# "Leo"- 11 months- CRAZY!



## Southern by choice (Nov 11, 2015)

Leo- is so "grown up" now. 10 months and doing great. His owners took him to TSC, he hadn't been for a "ride" in a long time. Apparently he did great and made an elderly woman's day.  Leo is huge...LOL... the tallest and longest of all the pups... I haven't visited him in awhile  but hope to soon. 

He looks so much like his dam Callie.


----------



## Hens and Roos (Nov 11, 2015)

Looks comfortable riding there!  Handsome boy!

My DD likes to see pictures of your crew


----------



## bonbean01 (Nov 11, 2015)




----------



## goatgurl (Nov 11, 2015)

what a handsome young man!  and yes he does look a lot like mama.


----------



## Mike CHS (Nov 11, 2015)

He is a big and good looking boy.    TSC is our main socialization place too for the dogs when they are pups.


----------



## Southern by choice (Dec 3, 2015)

Leo's owners sent me this... All I can say is he is a gorgeous MUTANT! 

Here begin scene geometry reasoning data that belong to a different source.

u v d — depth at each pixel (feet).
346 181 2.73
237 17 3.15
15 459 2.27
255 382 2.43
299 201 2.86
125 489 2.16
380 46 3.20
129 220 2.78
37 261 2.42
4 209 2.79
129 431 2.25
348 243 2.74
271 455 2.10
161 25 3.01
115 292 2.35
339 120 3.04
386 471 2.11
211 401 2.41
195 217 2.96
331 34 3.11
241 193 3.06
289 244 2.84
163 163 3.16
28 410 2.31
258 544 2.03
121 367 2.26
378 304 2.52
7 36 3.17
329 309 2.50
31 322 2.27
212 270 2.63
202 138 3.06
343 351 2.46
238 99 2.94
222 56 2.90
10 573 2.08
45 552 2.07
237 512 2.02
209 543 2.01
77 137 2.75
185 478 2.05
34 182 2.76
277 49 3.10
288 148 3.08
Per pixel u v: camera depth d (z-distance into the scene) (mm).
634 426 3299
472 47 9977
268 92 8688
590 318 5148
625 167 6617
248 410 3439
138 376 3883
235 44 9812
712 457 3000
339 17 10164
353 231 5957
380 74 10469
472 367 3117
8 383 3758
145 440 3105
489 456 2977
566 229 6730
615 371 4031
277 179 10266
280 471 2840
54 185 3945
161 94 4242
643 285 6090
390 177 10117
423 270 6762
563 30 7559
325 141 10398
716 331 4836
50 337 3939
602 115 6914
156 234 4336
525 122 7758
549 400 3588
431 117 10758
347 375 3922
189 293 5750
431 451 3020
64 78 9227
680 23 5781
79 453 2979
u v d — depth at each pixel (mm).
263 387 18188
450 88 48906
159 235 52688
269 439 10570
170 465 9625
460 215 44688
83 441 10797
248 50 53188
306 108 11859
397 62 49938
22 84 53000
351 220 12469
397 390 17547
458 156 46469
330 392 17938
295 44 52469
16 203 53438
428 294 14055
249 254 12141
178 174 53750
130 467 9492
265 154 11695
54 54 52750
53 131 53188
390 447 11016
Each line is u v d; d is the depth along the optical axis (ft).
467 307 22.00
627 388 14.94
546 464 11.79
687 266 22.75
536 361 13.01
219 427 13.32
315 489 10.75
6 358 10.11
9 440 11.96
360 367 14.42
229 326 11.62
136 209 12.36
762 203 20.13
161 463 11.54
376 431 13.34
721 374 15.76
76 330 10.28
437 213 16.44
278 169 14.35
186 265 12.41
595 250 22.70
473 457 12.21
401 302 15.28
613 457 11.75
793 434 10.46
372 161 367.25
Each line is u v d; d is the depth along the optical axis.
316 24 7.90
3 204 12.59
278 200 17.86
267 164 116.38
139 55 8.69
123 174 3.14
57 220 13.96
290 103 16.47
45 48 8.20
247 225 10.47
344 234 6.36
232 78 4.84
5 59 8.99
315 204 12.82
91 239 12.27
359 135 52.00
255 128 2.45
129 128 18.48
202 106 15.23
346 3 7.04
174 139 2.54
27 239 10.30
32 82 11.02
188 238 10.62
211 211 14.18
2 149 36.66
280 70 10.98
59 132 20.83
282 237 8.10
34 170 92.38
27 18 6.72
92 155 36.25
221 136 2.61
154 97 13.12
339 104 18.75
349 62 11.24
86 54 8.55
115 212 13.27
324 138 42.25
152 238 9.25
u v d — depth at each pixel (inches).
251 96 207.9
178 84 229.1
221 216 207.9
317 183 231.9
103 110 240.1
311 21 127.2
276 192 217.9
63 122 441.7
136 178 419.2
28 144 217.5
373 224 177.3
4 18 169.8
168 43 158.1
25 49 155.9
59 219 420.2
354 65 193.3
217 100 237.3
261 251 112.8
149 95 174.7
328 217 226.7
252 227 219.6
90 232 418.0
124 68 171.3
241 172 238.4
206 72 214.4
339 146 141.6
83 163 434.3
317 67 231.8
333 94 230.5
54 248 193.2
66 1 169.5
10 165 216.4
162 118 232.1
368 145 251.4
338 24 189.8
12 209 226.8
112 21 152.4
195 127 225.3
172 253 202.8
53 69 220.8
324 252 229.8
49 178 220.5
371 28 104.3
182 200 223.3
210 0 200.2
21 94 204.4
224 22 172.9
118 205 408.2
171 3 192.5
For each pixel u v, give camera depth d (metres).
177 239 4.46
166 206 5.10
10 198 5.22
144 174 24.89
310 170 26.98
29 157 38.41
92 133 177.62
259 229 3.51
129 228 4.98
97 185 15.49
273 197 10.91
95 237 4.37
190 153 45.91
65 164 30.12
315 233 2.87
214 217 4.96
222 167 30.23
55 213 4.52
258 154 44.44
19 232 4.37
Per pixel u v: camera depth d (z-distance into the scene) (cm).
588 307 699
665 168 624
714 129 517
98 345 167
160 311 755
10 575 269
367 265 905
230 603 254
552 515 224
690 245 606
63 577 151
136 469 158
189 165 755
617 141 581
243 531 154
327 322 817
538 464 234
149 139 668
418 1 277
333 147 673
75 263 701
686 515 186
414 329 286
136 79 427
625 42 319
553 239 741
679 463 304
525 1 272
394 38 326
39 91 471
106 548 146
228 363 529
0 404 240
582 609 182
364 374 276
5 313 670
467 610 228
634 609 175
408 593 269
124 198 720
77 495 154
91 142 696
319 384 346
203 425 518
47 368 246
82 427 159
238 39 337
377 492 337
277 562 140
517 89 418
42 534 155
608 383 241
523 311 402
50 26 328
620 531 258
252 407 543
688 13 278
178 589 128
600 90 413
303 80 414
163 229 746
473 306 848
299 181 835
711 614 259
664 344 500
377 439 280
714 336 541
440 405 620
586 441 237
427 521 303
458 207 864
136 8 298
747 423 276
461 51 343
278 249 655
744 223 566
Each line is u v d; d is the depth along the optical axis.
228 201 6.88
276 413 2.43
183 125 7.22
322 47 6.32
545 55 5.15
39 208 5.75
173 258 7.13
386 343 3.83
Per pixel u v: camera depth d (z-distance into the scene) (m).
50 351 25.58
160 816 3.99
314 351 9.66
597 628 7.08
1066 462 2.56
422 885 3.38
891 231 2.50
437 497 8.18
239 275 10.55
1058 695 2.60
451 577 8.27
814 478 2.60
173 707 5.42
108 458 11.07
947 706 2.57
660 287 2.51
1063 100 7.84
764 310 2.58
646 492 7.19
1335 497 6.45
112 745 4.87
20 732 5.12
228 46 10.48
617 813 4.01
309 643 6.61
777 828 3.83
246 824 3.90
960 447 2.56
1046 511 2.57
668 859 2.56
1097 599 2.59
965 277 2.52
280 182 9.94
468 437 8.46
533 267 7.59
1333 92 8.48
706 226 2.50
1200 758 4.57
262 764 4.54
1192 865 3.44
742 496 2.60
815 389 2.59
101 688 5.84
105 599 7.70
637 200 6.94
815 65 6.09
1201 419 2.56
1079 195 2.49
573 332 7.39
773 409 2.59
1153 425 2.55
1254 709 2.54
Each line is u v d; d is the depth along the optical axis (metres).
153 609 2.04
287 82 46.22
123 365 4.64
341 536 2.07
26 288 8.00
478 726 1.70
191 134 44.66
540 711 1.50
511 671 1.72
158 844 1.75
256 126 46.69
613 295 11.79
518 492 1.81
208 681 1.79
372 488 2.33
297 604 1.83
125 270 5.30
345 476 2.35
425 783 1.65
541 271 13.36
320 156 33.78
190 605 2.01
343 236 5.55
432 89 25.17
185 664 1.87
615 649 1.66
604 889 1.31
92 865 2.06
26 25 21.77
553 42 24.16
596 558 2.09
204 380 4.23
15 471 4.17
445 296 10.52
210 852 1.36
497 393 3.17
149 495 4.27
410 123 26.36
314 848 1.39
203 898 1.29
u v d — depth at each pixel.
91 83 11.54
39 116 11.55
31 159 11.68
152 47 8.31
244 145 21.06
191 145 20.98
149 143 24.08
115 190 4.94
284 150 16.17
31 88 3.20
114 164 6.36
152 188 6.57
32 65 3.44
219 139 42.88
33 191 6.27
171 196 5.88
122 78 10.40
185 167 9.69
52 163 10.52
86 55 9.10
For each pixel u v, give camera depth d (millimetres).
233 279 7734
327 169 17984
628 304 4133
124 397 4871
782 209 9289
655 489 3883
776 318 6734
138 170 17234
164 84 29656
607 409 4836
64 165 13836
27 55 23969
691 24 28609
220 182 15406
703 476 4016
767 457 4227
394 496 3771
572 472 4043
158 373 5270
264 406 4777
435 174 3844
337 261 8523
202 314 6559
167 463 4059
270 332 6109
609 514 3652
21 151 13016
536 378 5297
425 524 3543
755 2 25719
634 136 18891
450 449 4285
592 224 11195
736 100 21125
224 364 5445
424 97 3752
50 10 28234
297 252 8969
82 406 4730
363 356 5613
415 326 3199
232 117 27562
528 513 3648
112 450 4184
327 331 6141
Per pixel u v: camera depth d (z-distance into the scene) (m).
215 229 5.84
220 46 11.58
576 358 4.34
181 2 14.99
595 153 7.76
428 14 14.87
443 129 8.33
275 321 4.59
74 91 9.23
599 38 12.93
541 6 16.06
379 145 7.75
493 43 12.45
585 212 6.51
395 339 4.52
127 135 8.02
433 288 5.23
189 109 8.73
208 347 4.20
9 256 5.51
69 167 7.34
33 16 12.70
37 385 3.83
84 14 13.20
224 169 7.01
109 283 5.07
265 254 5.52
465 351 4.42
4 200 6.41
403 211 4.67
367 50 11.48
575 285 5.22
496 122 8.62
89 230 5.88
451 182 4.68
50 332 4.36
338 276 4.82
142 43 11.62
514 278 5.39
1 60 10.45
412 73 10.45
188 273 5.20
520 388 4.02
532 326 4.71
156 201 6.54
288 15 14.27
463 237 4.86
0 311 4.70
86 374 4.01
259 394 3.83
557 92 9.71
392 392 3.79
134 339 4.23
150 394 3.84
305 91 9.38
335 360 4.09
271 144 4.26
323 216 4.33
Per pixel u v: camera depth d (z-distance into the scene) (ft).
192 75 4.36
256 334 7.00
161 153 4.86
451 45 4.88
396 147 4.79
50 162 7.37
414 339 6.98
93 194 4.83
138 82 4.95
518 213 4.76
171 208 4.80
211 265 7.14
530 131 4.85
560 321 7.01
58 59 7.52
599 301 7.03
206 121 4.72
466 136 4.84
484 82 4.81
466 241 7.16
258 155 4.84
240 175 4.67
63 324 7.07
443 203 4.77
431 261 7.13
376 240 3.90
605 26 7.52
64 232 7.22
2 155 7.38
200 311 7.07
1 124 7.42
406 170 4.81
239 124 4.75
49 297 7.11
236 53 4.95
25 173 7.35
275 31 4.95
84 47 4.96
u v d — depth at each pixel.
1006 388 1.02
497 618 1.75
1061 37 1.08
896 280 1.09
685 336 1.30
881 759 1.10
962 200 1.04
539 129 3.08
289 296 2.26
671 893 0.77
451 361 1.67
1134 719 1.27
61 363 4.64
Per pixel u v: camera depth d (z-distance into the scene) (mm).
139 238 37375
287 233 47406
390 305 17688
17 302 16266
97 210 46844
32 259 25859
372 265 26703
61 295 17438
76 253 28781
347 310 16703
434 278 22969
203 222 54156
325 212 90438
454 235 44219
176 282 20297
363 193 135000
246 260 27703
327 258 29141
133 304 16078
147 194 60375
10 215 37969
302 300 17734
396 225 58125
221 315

Beside him is a full grown -2yr old pyr 
 - That is CRAZY!


----------



## Ferguson K (Dec 3, 2015)

He's a monster!!


----------



## Latestarter (Dec 3, 2015)

Well Southern, you have said that you wanted to breed LARGE dogs! I'd say (from personal experience) that you've succeeded admirably! Maybe that pyr is just a smaller one? I'd love to get a female pyr down the road to breed Mel with, but don't know if I can find one big enough  Might have to try and find another large Pyr/Toli cross female...


----------



## Southern by choice (Dec 5, 2015)

LOL @Latestarter  I don't what happened with this guy... good thing he has a good temperament is all I can say.

Weird really- I do have large dogs but the few that are shorter in stature like Amy, Chunk, Silver... they are powerhouses! They also do the most work.


----------



## GLENMAR (Dec 24, 2015)

He's a beautiful boy.


----------